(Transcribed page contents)
"""

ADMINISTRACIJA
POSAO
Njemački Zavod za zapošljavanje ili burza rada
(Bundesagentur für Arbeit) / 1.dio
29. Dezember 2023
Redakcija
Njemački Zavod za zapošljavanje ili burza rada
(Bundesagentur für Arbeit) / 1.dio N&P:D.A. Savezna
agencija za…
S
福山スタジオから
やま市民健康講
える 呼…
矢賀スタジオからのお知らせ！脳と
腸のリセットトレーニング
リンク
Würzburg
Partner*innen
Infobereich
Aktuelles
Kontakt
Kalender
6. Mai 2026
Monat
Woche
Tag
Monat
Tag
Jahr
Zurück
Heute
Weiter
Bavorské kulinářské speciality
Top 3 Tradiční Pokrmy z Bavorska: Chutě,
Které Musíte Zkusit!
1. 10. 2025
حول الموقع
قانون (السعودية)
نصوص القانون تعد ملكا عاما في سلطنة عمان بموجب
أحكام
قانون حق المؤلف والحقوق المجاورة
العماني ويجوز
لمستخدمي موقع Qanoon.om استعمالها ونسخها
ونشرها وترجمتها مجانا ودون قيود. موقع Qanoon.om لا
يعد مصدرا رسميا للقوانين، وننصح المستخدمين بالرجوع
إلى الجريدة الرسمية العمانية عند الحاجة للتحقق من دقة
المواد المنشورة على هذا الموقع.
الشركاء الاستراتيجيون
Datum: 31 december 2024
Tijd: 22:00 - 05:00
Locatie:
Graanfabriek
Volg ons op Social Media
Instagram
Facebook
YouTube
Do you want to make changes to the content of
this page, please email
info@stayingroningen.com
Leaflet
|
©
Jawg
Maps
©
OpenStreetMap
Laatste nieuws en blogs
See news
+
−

"""

ABOUT THIS EXERCISE :: Search the data for the string "Arbeit". List each line that has it.

PROBLEM SOLUTION ::
(Bundesagentur für Arbeit) / 1.dio
(Bundesagentur für Arbeit) / 1.dio N&P:D.A. Savezna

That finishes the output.